Copy each line of the records below that mentions the word "manage".
Start of SOURCE INFORMATION
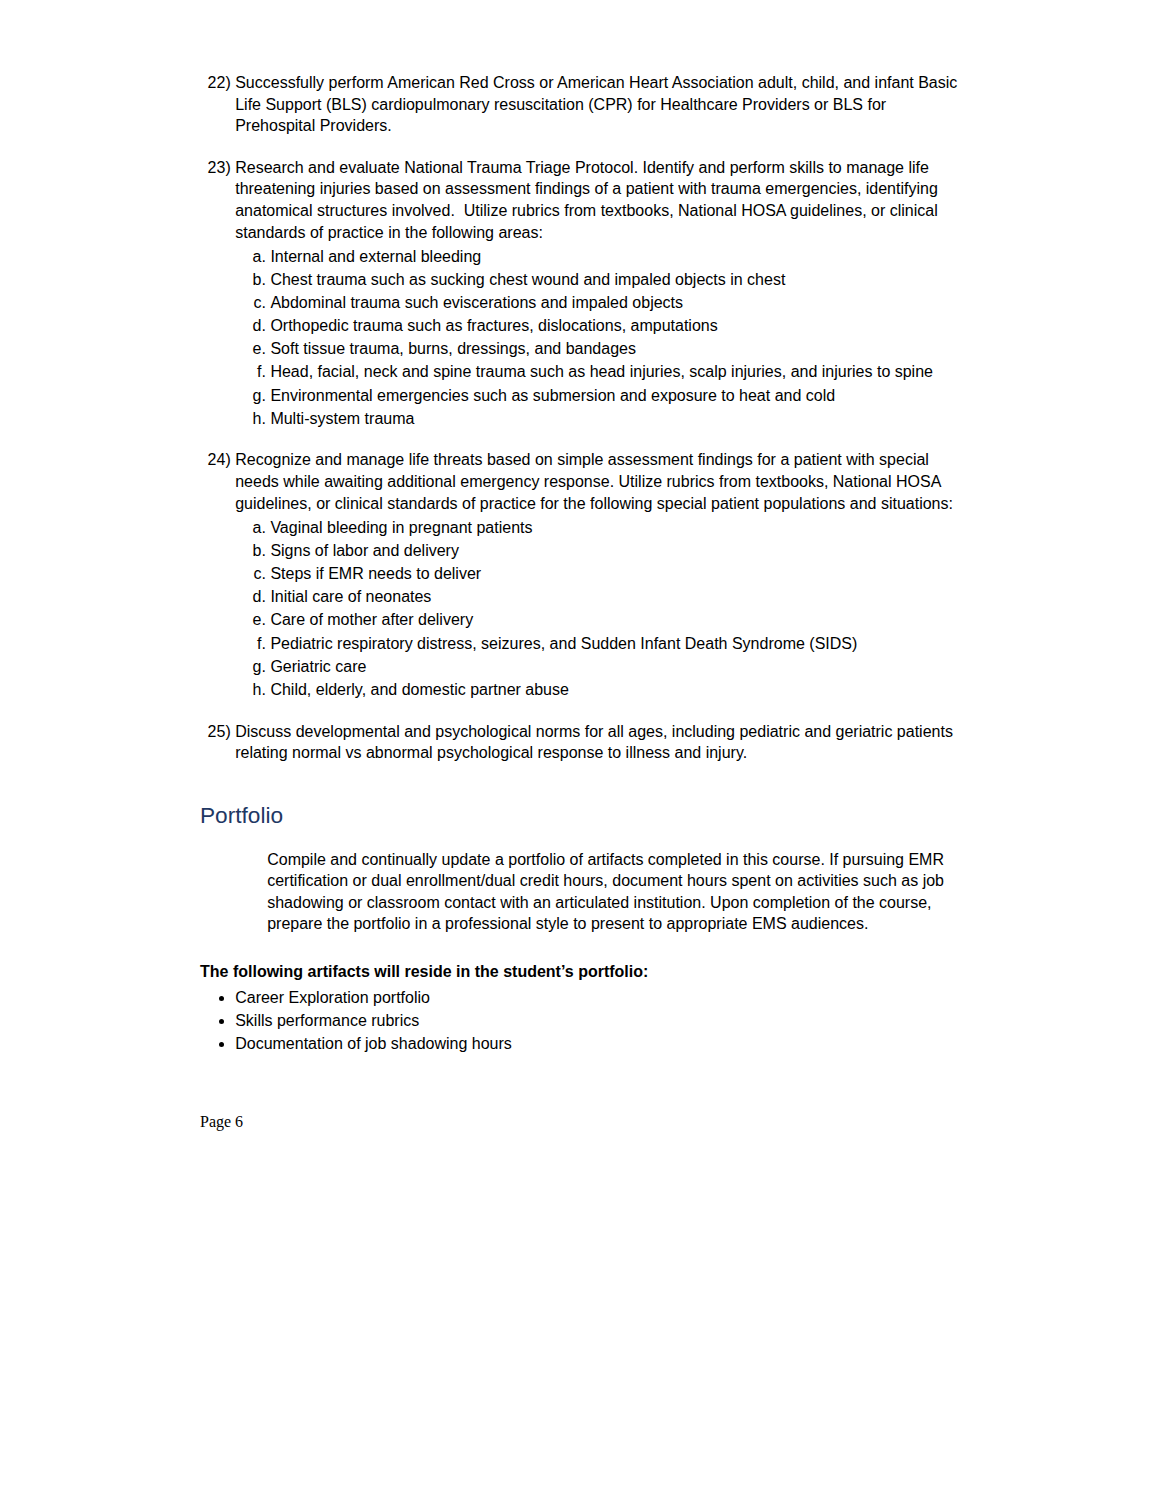Successfully perform American Red Cross or American Heart Association adult, child, and infant Basic Life Support (BLS) cardiopulmonary resuscitation (CPR) for Healthcare Providers or BLS for Prehospital Providers.
Research and evaluate National Trauma Triage Protocol. Identify and perform skills to manage life threatening injuries based on assessment findings of a patient with trauma emergencies, identifying anatomical structures involved. Utilize rubrics from textbooks, National HOSA guidelines, or clinical standards of practice in the following areas:
Internal and external bleeding
Chest trauma such as sucking chest wound and impaled objects in chest
Abdominal trauma such eviscerations and impaled objects
Orthopedic trauma such as fractures, dislocations, amputations
Soft tissue trauma, burns, dressings, and bandages
Head, facial, neck and spine trauma such as head injuries, scalp injuries, and injuries to spine
Environmental emergencies such as submersion and exposure to heat and cold
Multi-system trauma
Recognize and manage life threats based on simple assessment findings for a patient with special needs while awaiting additional emergency response. Utilize rubrics from textbooks, National HOSA guidelines, or clinical standards of practice for the following special patient populations and situations:
Vaginal bleeding in pregnant patients
Signs of labor and delivery
Steps if EMR needs to deliver
Initial care of neonates
Care of mother after delivery
Pediatric respiratory distress, seizures, and Sudden Infant Death Syndrome (SIDS)
Geriatric care
Child, elderly, and domestic partner abuse
Discuss developmental and psychological norms for all ages, including pediatric and geriatric patients relating normal vs abnormal psychological response to illness and injury.
Portfolio
Compile and continually update a portfolio of artifacts completed in this course. If pursuing EMR certification or dual enrollment/dual credit hours, document hours spent on activities such as job shadowing or classroom contact with an articulated institution. Upon completion of the course, prepare the portfolio in a professional style to present to appropriate EMS audiences.
The following artifacts will reside in the student’s portfolio:
Career Exploration portfolio
Skills performance rubrics
Documentation of job shadowing hours
Page 6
End of SOURCE INFORMATION
### [SOLUTION TO THIS TASK]
Research and evaluate National Trauma Triage Protocol. Identify and perform skills to manage life threatening injuries based on assessment findings of a patient with trauma emergencies, identifying anatomical structures involved. Utilize rubrics from textbooks, National HOSA guidelines, or clinical standards of practice in the following areas:
Recognize and manage life threats based on simple assessment findings for a patient with special needs while awaiting additional emergency response. Utilize rubrics from textbooks, National HOSA guidelines, or clinical standards of practice for the following special patient populations and situations:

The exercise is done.